In Pakistan, authorities set April 30 as the date for a national referendum called by self-appointed President Pervez Musharraf on extending his rule for another five years. Authorities announced the date as General Musharraf held his first public rally to appeal for support.

General Musharraf took power in a bloodless coup in 1999, and later appointed himself president. The country's highest court endorsed his action, but ordered him to restore democracy within three years.

President Musharraf announced in a televised speech to the nation last week that he would hold the referendum. He reiterated his commitment to hold general elections in October. But he said he wants to stay in power to ensure that his economic, social and political reforms are not reversed by the future elected government.

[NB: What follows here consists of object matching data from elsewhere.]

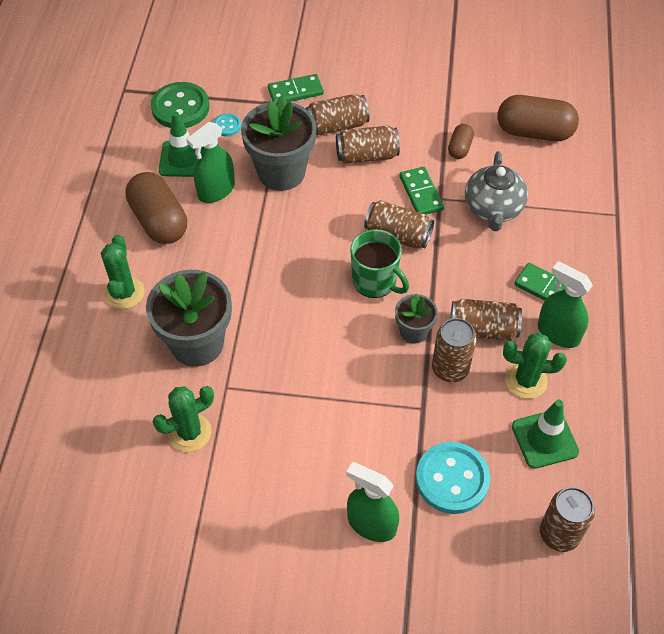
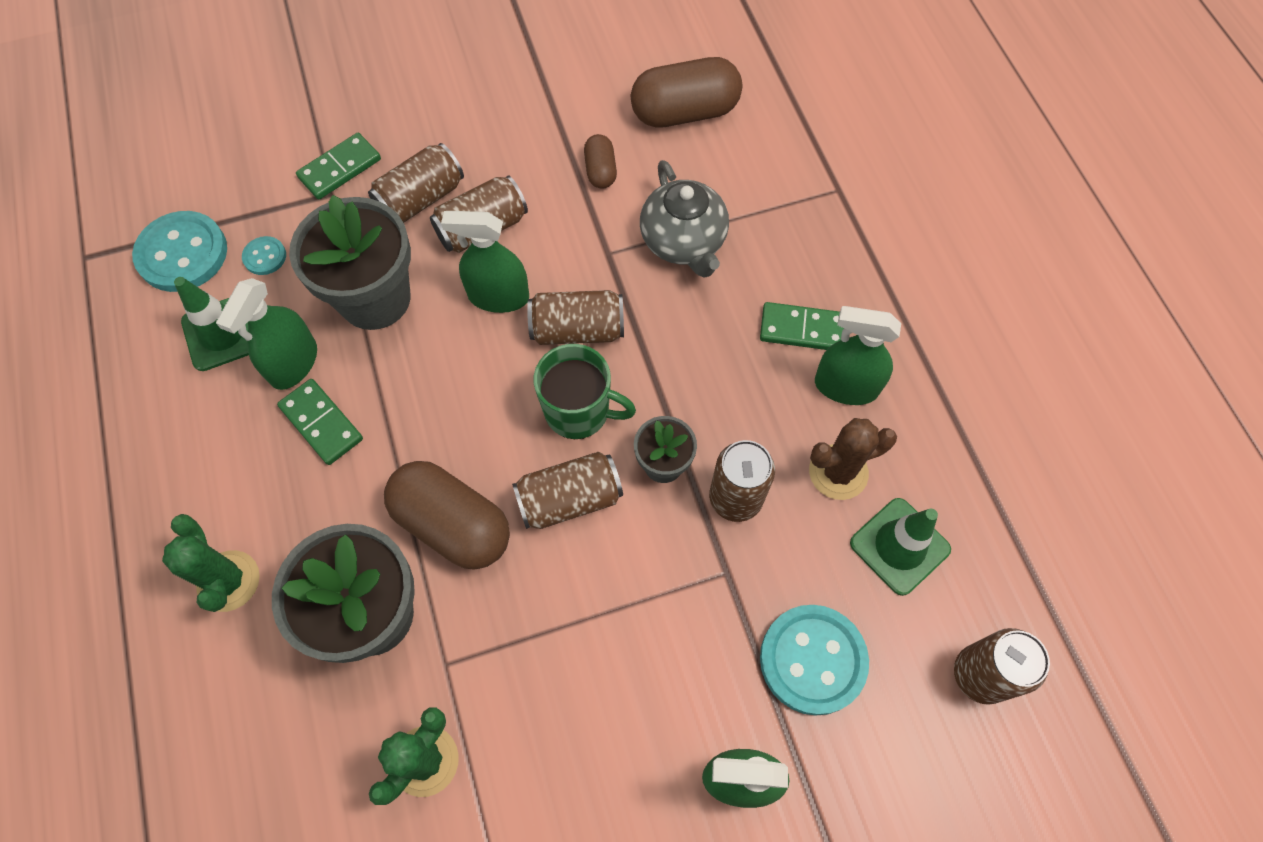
camera: 25 degrees left, 10 degrees up
(159, 221) = (230, 444): brown capsule -> brown capsule (453, 524)
(180, 107) = (182, 254): green button -> turquoise button
(357, 198) = (498, 296): none -> green spray bottle
(421, 193) = (580, 256): green domino -> green domino (321, 423)
(483, 329) = (750, 422): brown can -> brown can (569, 499)
(526, 380) = (838, 472): green cactus -> brown cactus

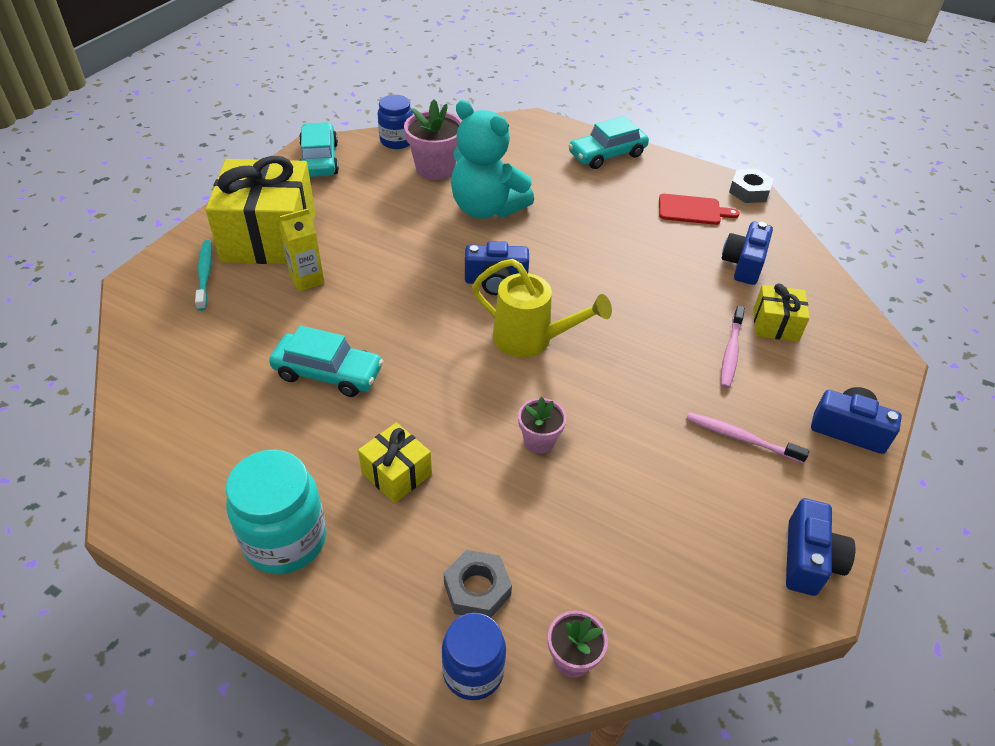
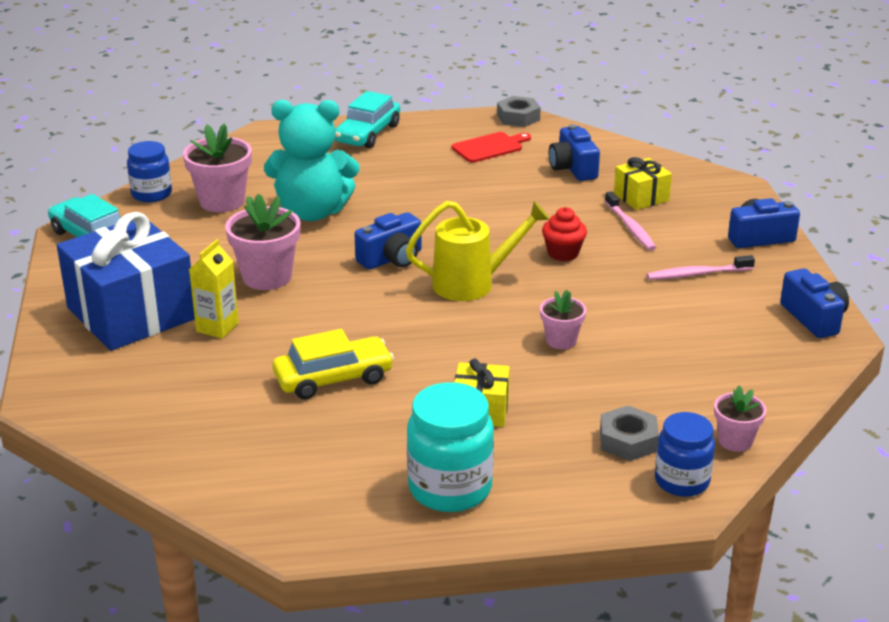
camera: 35 degrees left, 15 degrees down
(205, 274) = (108, 366): turquoise toothbrush -> none
(269, 237) = (131, 313): yellow gift -> blue gift
(328, 373) = (333, 378): turquoise car -> yellow car
(389, 252) = (267, 277): none -> pink flower pot
(640, 349) = (563, 253): none -> red cupcake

All major political and religious parties in Pakistan have rejected the referendum as unconstitutional, and have called for a boycott. They say the country's constitution demands the president be elected by members of the two houses of parliament and four provincial assemblies.

General Musharraf has suspended the constitution, and has banned outdoor activities by political parties.

However, the military leader held a public rally in the eastern city of Lahore on Tuesday, launching what is effectively his election campaign. He urged the participants of the government-sponsored meeting to support his presidency in the referendum.

Analysts say General Musharraf is likely to win the referendum, but only by mobilizing the state-machinery and keeping a tight control on activities of political parties opposing the move.